Depression, Sleep Quality, and Quality of Life Among Patients With Cancer: A Structural Equation Modeling Study With Sleep Quality as a Mediator
Keywords:
Cancer, Depression, Sleep Quality, Quality of Life, Structural Equation Modeling, Mediation, Psycho-oncologyAbstract
Objective: This study aimed to examine the relationship between depression and quality of life among patients with cancer in Indonesia and to determine whether sleep quality mediates this relationship.
Methods and Materials: This cross-sectional correlational study was conducted using a structural equation modeling approach. The participants were 386 adult patients with confirmed cancer diagnoses who were receiving oncology services in Indonesia. Participants were selected through convenience sampling based on inclusion and exclusion criteria. Depression was assessed using the Patient Health Questionnaire-9, sleep quality was measured using the Pittsburgh Sleep Quality Index, and quality of life was evaluated using the European Organization for Research and Treatment of Cancer Quality of Life Questionnaire Core 30. Data were analyzed using SPSS version 27 and AMOS version 24. Pearson correlation analysis was used to examine bivariate associations among the main variables, and structural equation modeling was applied to test the hypothesized mediation model. The indirect effect of depression on quality of life through sleep quality was examined using bootstrapping with 5,000 resamples and 95% bias-corrected confidence intervals.

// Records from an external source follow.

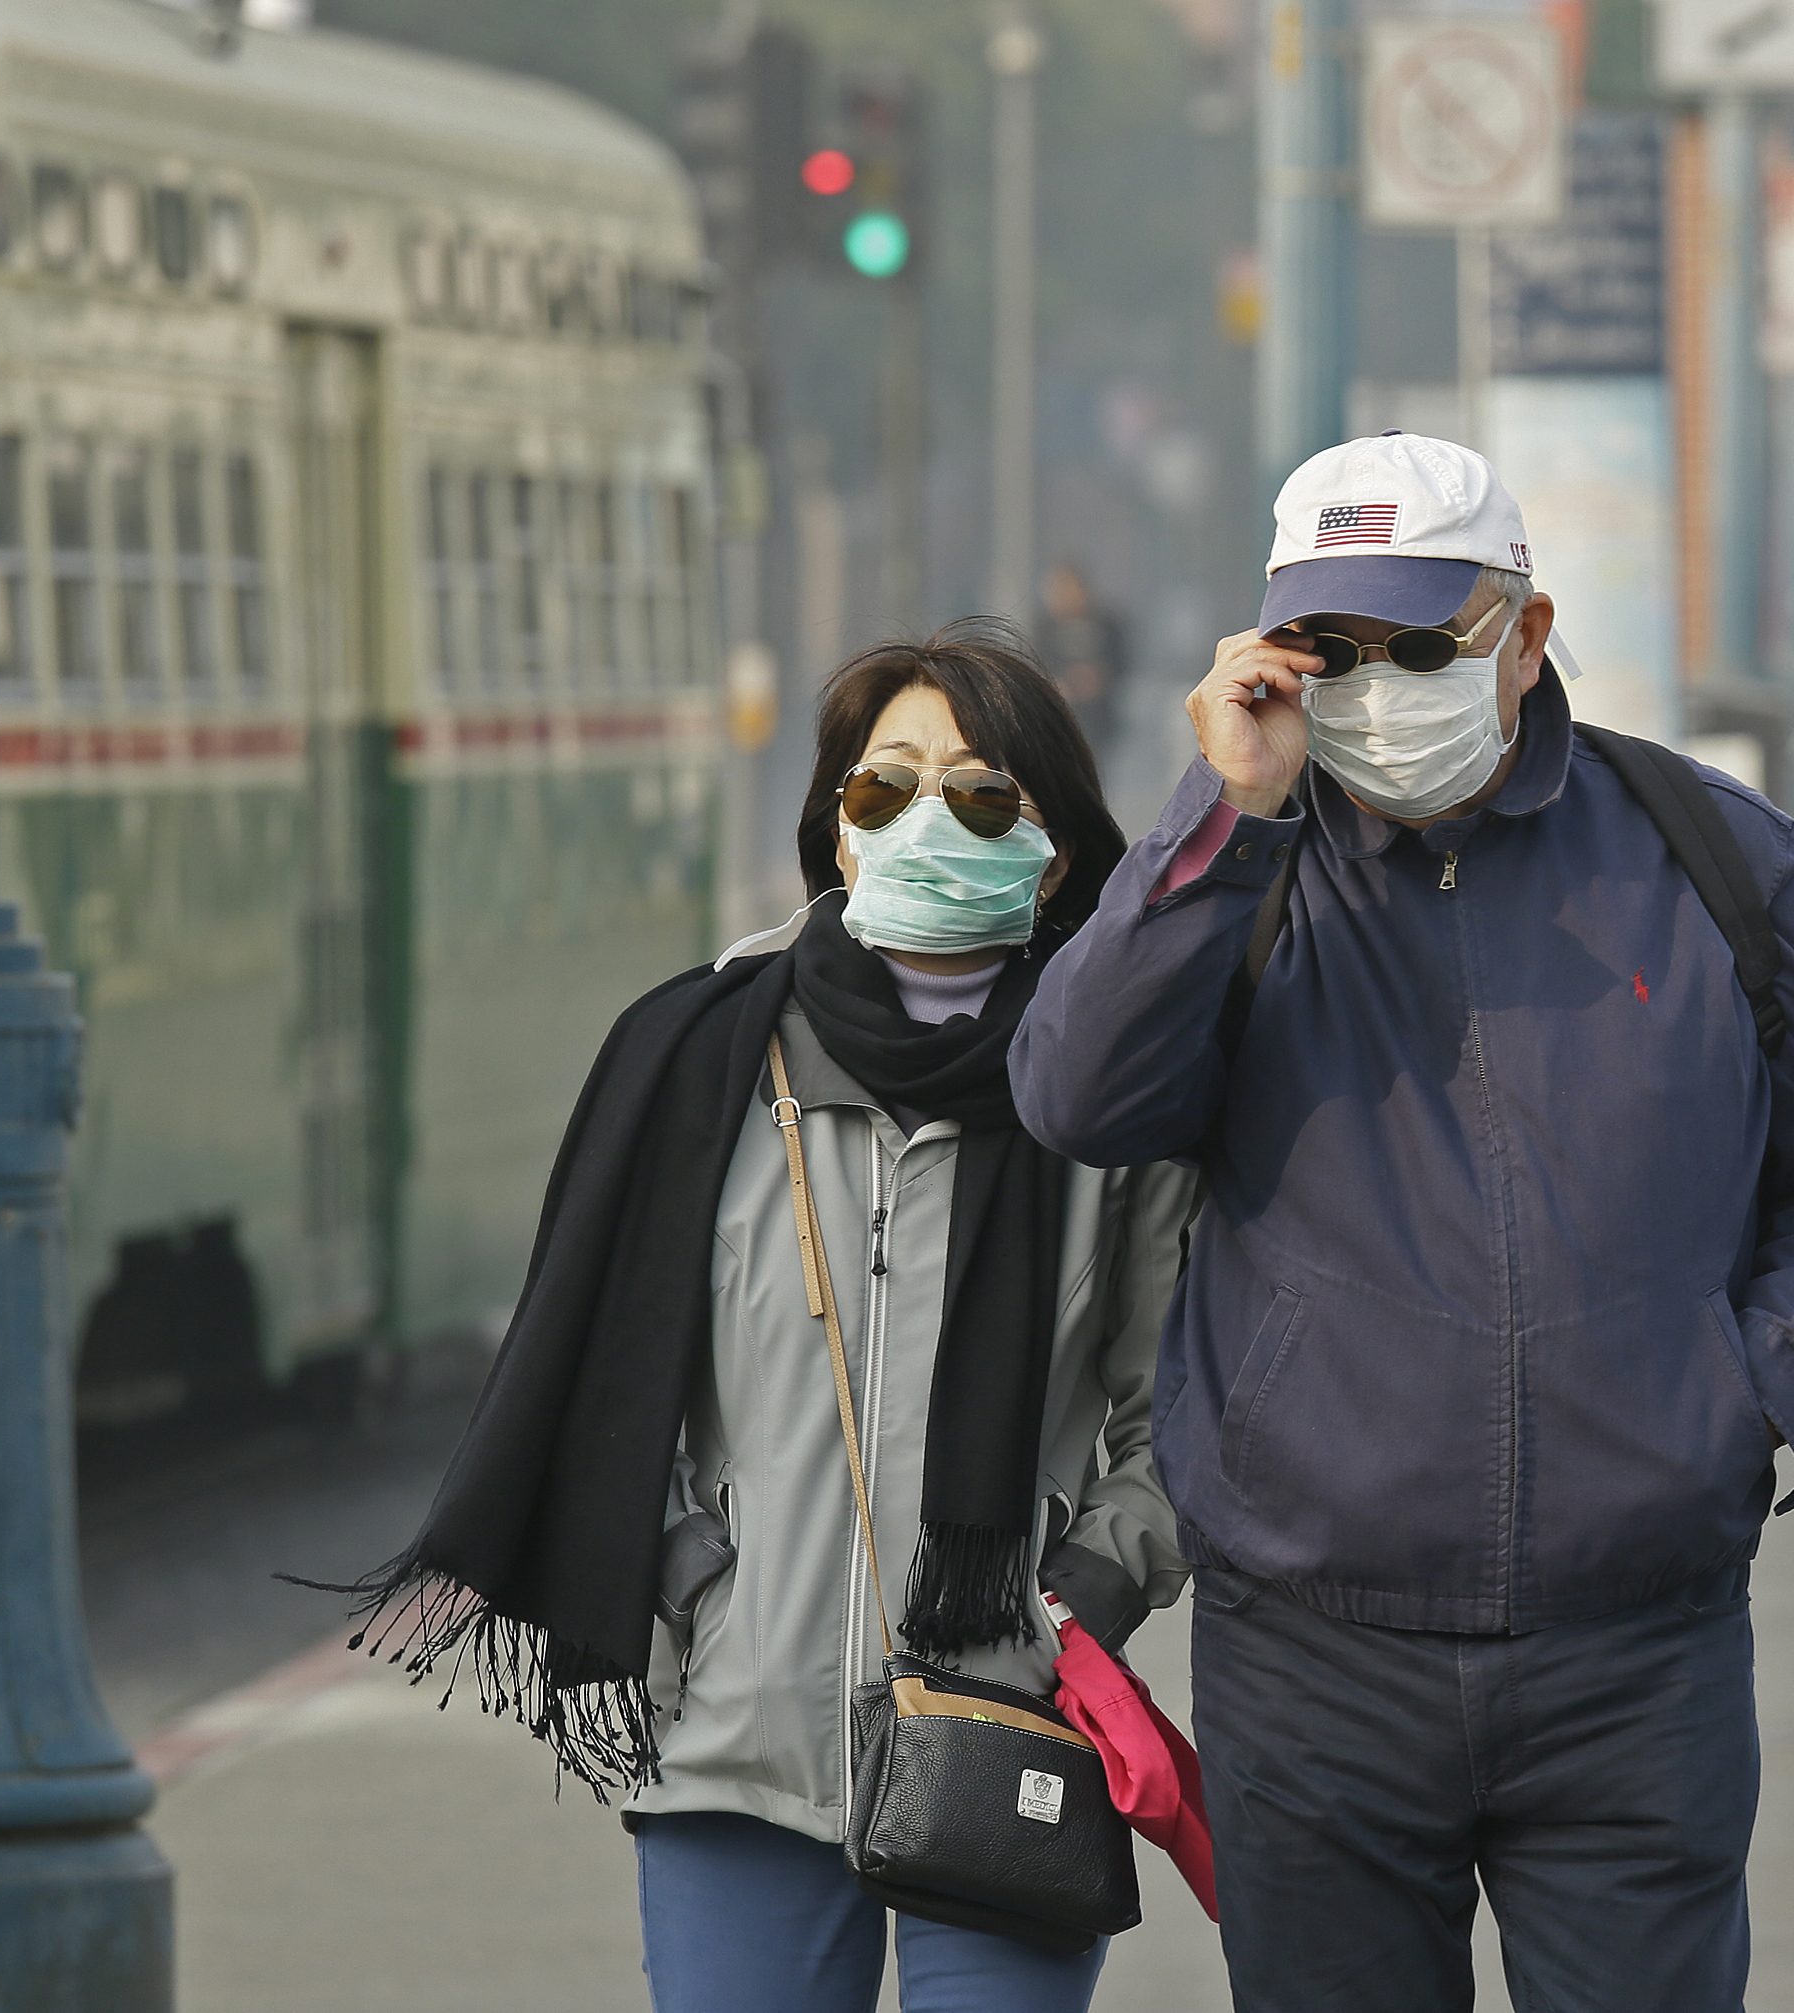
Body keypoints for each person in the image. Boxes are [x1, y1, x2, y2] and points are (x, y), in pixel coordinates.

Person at [1011, 433, 1794, 2011]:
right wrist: (1221, 820)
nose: (1370, 687)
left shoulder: (1717, 861)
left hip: (1636, 1647)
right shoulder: (1241, 868)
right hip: (1310, 1650)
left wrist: (1750, 1404)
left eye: (1416, 644)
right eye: (1329, 649)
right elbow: (1076, 1098)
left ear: (1527, 633)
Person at [320, 625, 1196, 2013]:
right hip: (735, 1742)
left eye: (980, 793)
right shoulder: (697, 1060)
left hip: (1004, 1726)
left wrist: (1079, 1590)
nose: (926, 821)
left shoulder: (1113, 1107)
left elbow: (1182, 1419)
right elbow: (601, 1372)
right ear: (834, 832)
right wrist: (687, 1579)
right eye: (881, 788)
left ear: (1059, 847)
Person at [1039, 562, 1130, 756]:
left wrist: (1099, 678)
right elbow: (1033, 666)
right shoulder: (1043, 630)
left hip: (1099, 720)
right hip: (1054, 722)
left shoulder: (1107, 626)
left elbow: (1123, 665)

Findings: The inferential findings showed that depression was significantly and positively associated with poor sleep quality and significantly and negatively associated with global quality of life. Sleep quality was also significantly and negatively associated with global quality of life. The structural model demonstrated good fit to the data, χ²/df = 2.14, CFI = 0.96, TLI = 0.94, RMSEA = 0.054, and SRMR = 0.041. Depression had a significant positive direct effect on sleep quality (β = 0.61, p < 0.001), sleep quality had a significant negative direct effect on quality of life (β = -0.47, p < 0.001), and depression had a significant negative direct effect on quality of life (β = -0.30, p < 0.001). The indirect effect of depression on quality of life through sleep quality was significant (β = -0.29, p < 0.001), confirming partial mediation.
Conclusion: Sleep quality is therefore an important modifiable mechanism in the relationship between depressive symptoms and quality of life. Integrating depression screening and sleep-focused interventions into oncology care may improve patients’ overall well-being and functioning.